SINGAPORE - When Madam Lim Hay Eng experienced a relapse of her breast cancer in 2017, she was concerned about the side effects of any treatments for her condition.
She was first diagnosed with stage three breast cancer in 2011, and underwent surgery to remove cancerous tissues and lymph nodes.
She was placed on chemotherapy for about six months, which often left her weak and unwell, leading to her being sent to the intensive care unit on three separate occasions over the course of six months.
When the cancer came back five years ago, her doctor recommended that the 66-year-old retiree - now battling stage four breast cancer, which had spread to other parts of her body including her liver - try a new orally taken therapy, which was more convenient and had more manageable side effects.
Female breast cancer is the most common cancer in Singapore, affecting more than 2,000 women each year, with more than 400 dying from the disease annually, according to figures from the Singapore Cancer Registry.
Researchers from the National University Cancer Institute, Singapore (NCIS) at the National University Hospital and the Cancer Science Institute of Singapore (CSI Singapore) at the National University of Singapore found that combining two drugs - letrozole and lenvatinib - might help those with advanced stage metastatic breast cancer achieve better control of the disease.
Letrozole is an anti-hormonal drug, while lenvatinib is already approved by the United States Food and Drug Administration for use in treating cancers such as thyroid and liver.
The researchers conducted a study of 43 patients with stage four breast cancer who had failed multiple prior therapies.
Half of those given the combined therapy either saw their tumours shrink or experienced good control of the disease for more than six months, with many able to continue normal daily activities.
"There was no pain at all," Madam Lim told reporters on Friday (June 24).
Noting that the orally taken nature of the medication meant that the dosage could be adjusted to suit her, she said she could perform household chores and spend time with her grandchildren.
The treatment - which was administered to Madam Lim between January 2020 and February this year - resulted in a 7.6cm tumour in her liver shrinking by about 30 per cent to 5.5cm within the first few months, and helped control its growth for the two years that she was on the trial.

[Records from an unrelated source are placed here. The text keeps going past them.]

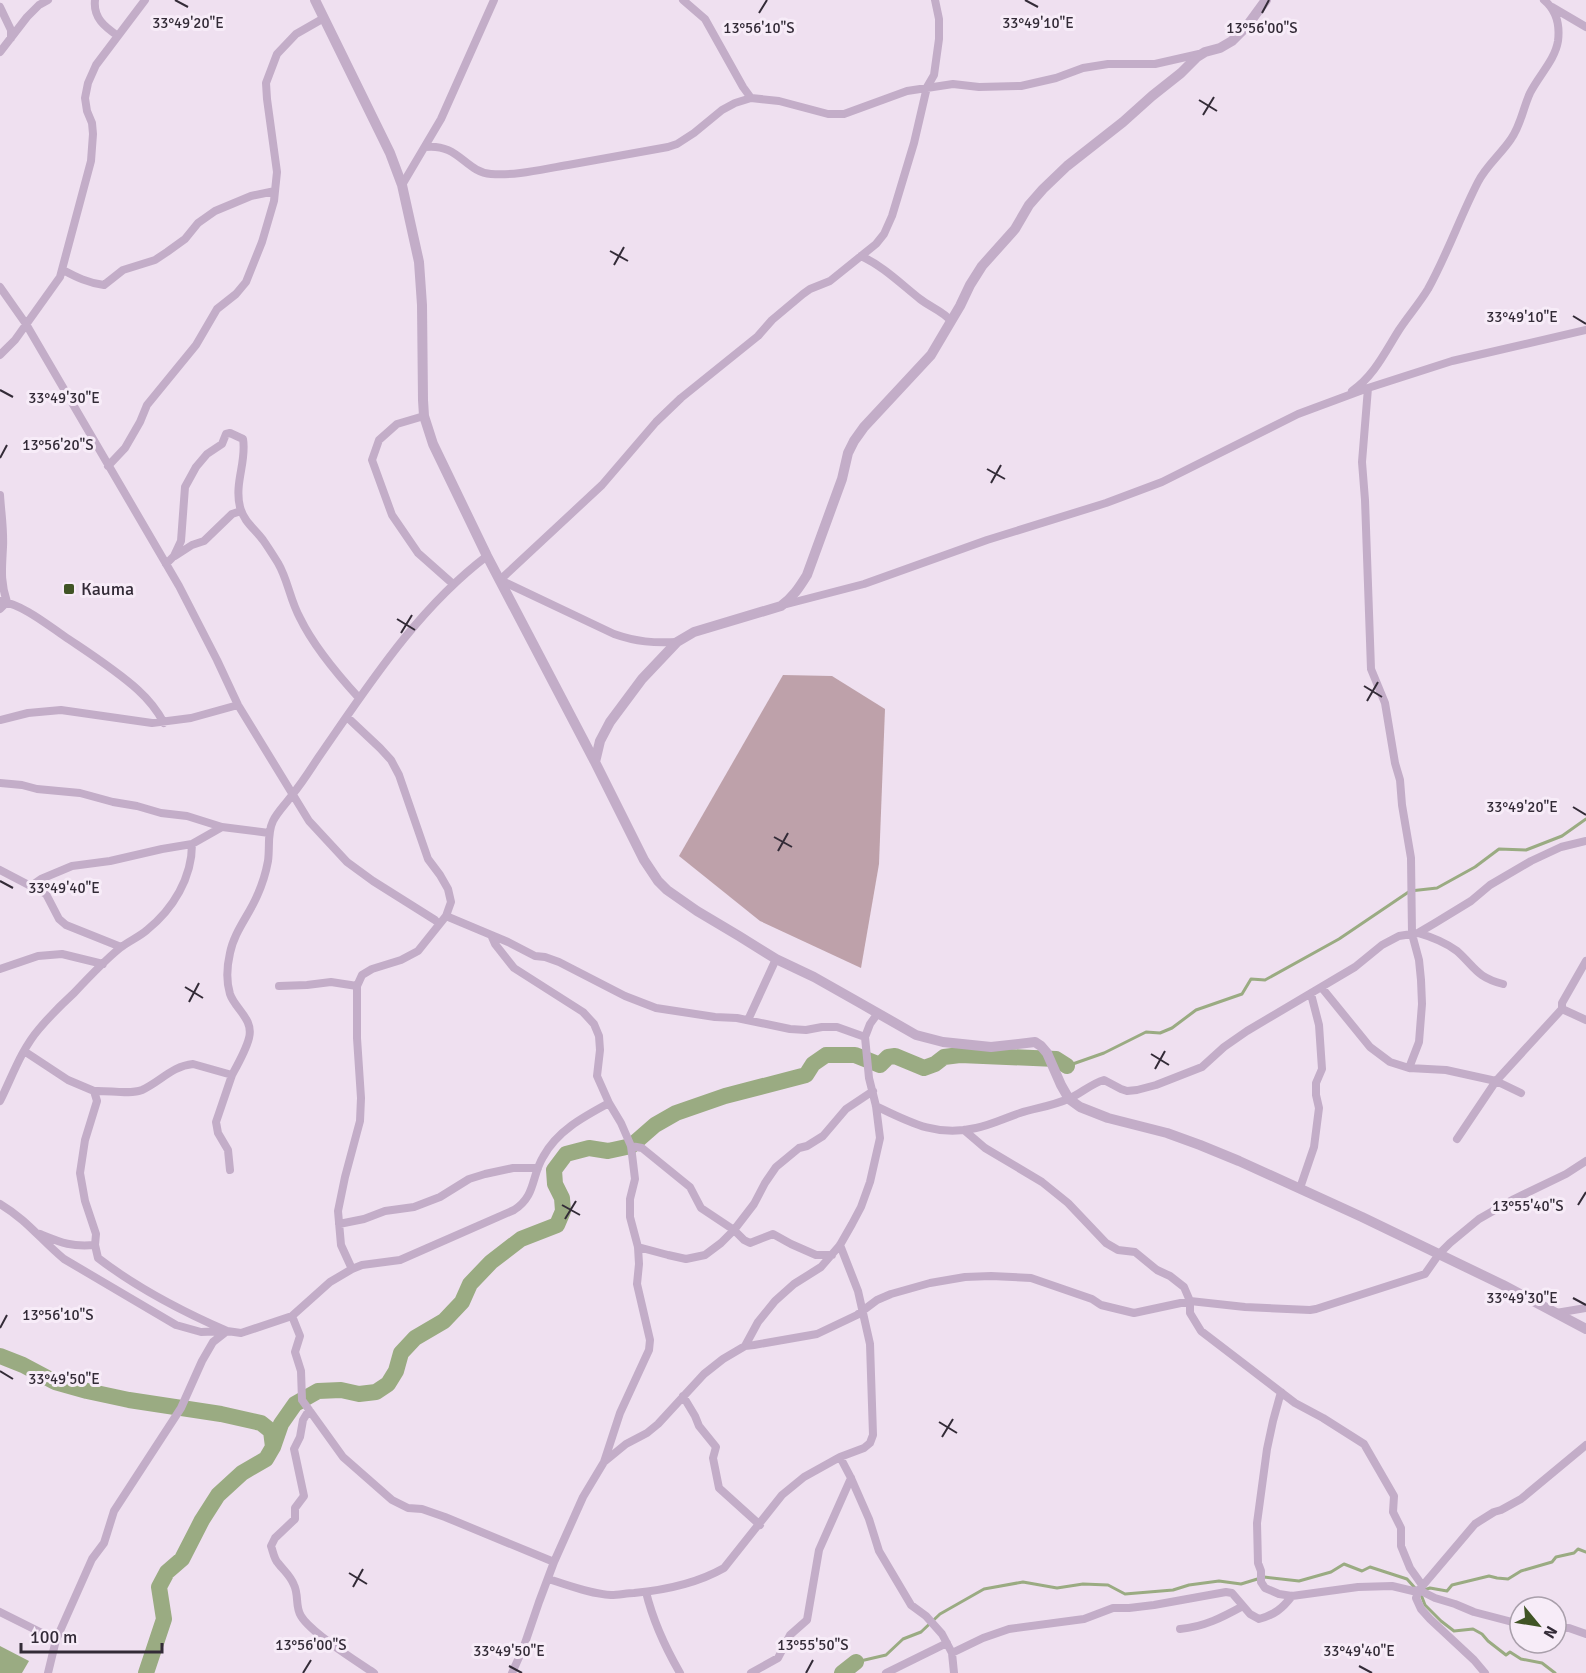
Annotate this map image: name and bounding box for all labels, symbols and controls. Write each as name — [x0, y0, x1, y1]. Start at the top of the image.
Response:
text: 33°49'20"E — [152, 14, 224, 32]
text: 33°49'10"E — [1002, 14, 1074, 32]
text: 13°56'10"S — [723, 19, 795, 37]
text: 13°56'00"S — [1226, 19, 1298, 37]
text: 33°49'10"E — [1486, 308, 1558, 326]
text: 33°49'30"E — [28, 389, 100, 407]
text: 13°56'20"S — [22, 436, 94, 454]
place label: Kauma — [81, 578, 134, 600]
marker: Kauma — [62, 582, 76, 596]
text: 33°49'20"E — [1486, 798, 1558, 816]
text: 33°49'40"E — [28, 879, 100, 897]
text: 13°55'40"S — [1492, 1197, 1564, 1215]
text: 33°49'30"E — [1486, 1289, 1558, 1307]
text: 13°56'10"S — [22, 1306, 94, 1324]
text: 33°49'50"E — [28, 1370, 100, 1388]
north arrow — [1508, 1595, 1568, 1655]
scale bar — [21, 1616, 162, 1654]
text: N — [1539, 1622, 1562, 1642]
text: 100 m — [30, 1626, 77, 1648]
text: 13°56'00"S — [275, 1636, 347, 1654]
text: 13°55'50"S — [777, 1636, 849, 1654]
text: 33°49'50"E — [473, 1642, 545, 1660]
text: 33°49'40"E — [1323, 1642, 1395, 1660]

The study's lead investigator, Professor Lee Soo Chin, told the media that "currently, there is an ongoing late phase trial that is running at our institution that will compare this combination directly against standard second-line treatment".
Prof Lee - who is also head of the Department of Haematology-Oncology at NCIS and senior principal investigator at CSI Singapore - hopes the study will be completed in a few years.
She expects that the treatment will be made affordable for patients, if the trial turns out successful and the treatment becomes a standard clinical option.